A group of activists brought a toilet to the state Capitol today as an "award" for Republican Representative Carl Seel.
Seel's assistant at the House of Representatives refused to accept the award, which Citizens for a Better Arizona brought in response to Seel's introduction of a bill that would make it a crime for undocumented people to use "any public resource," including highways, public schools, or, perhaps, public restrooms.
House Bill 2192 says the bill would apply only to people if "any . . . operation of law" has determined that the person is not lawfully present in the state. Seel has argued that this would apply only to people already subject to court proceedings.
Beto Soto, of Citizens for a Better Arizona, says the language is vague and doesn't really specify which undocumented immigrants it would apply to.
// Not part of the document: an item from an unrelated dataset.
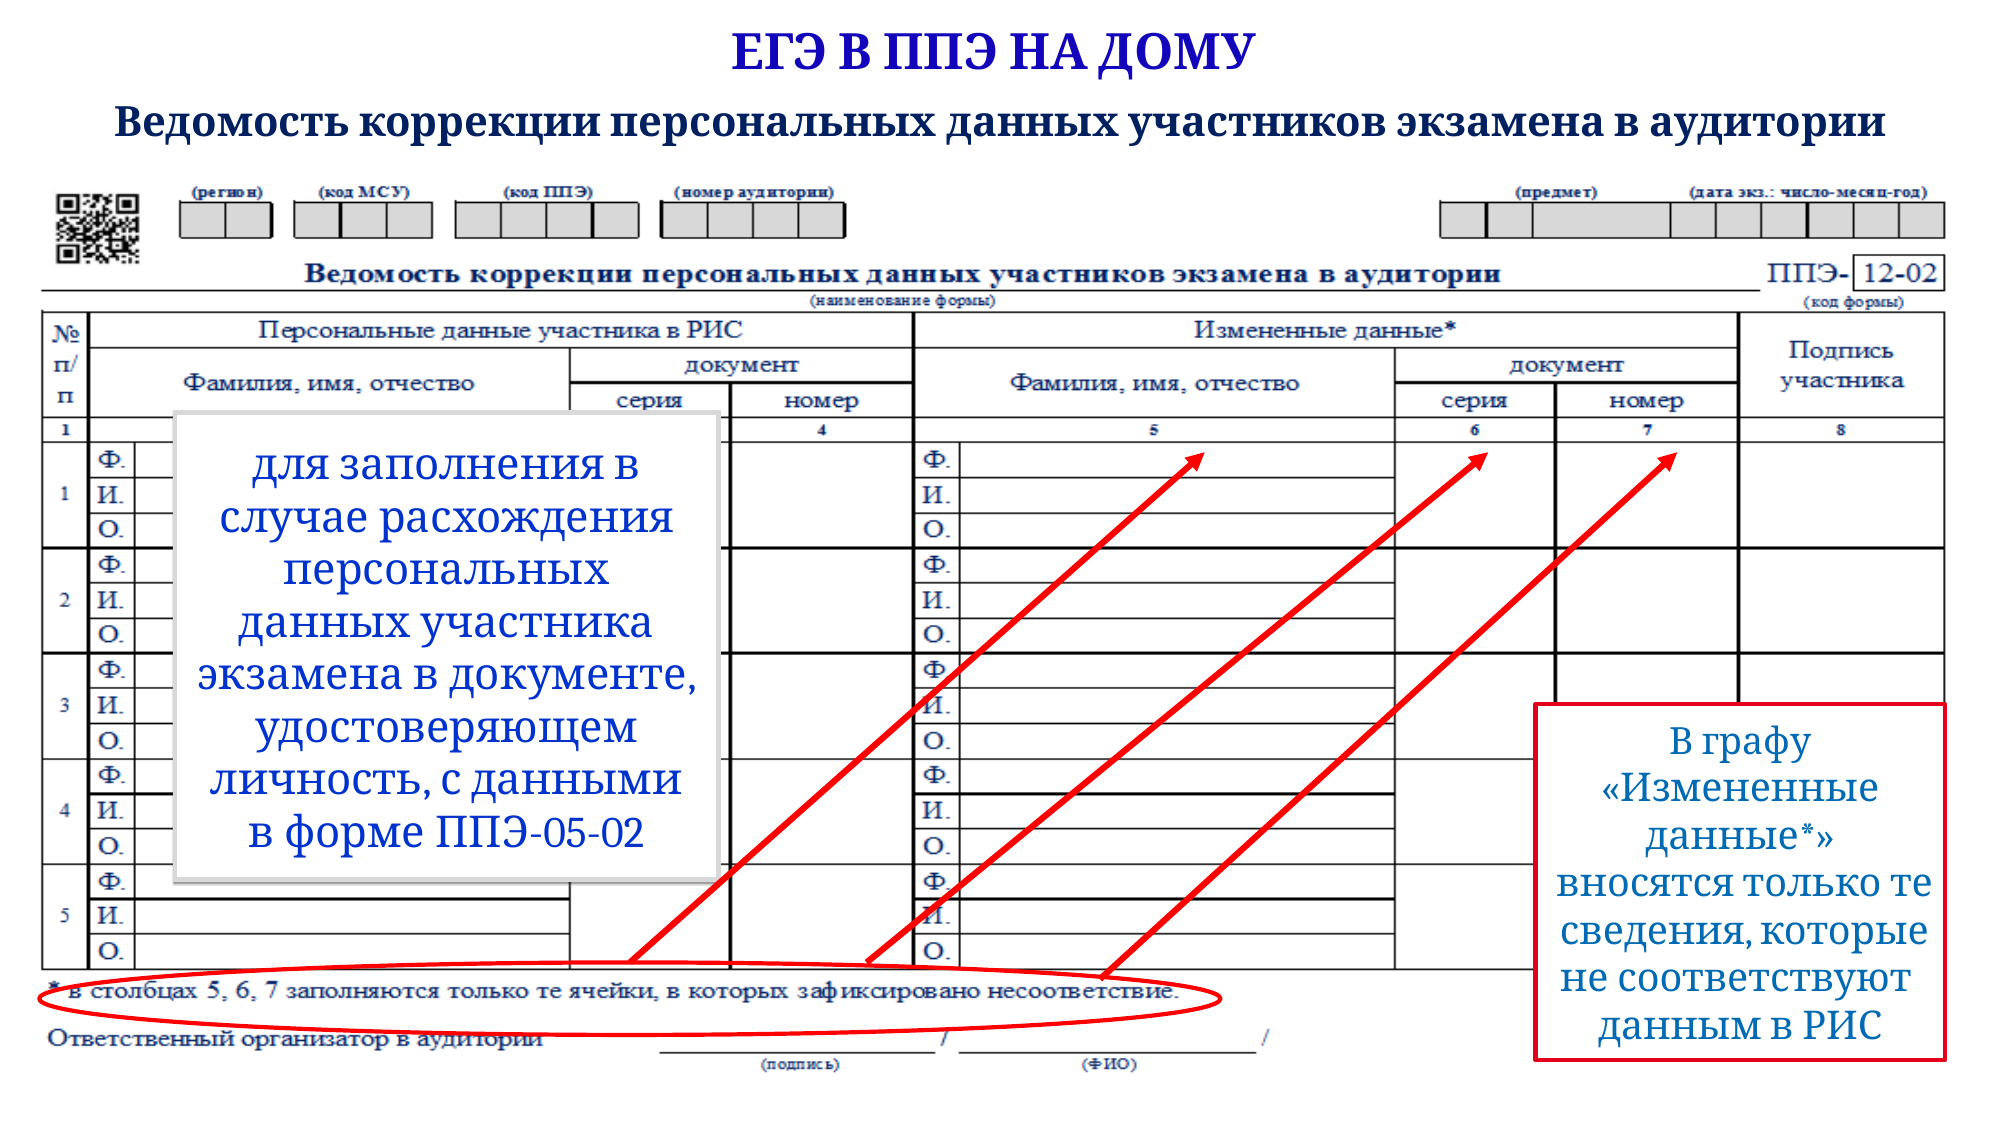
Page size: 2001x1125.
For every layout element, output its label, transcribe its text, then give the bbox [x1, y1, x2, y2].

Soto and more than a dozen others brought the toilet to the House of Representatives today, naming the award the "Russell Pearce Extremist Award" -- in honor of the former Senate President whose recall in 2011 was championed by Citizens for a Better Arizona.
Thus, Soto said the toilet award was a symbol that Seel still needed to "learn a lesson about hateful anti-Latino legislation."
Unfortunately, Seel's assistant wouldn't accept the award for him, and Capitol police threatened to cite activists for littering if they left it there, so Seel won't be getting his toilet.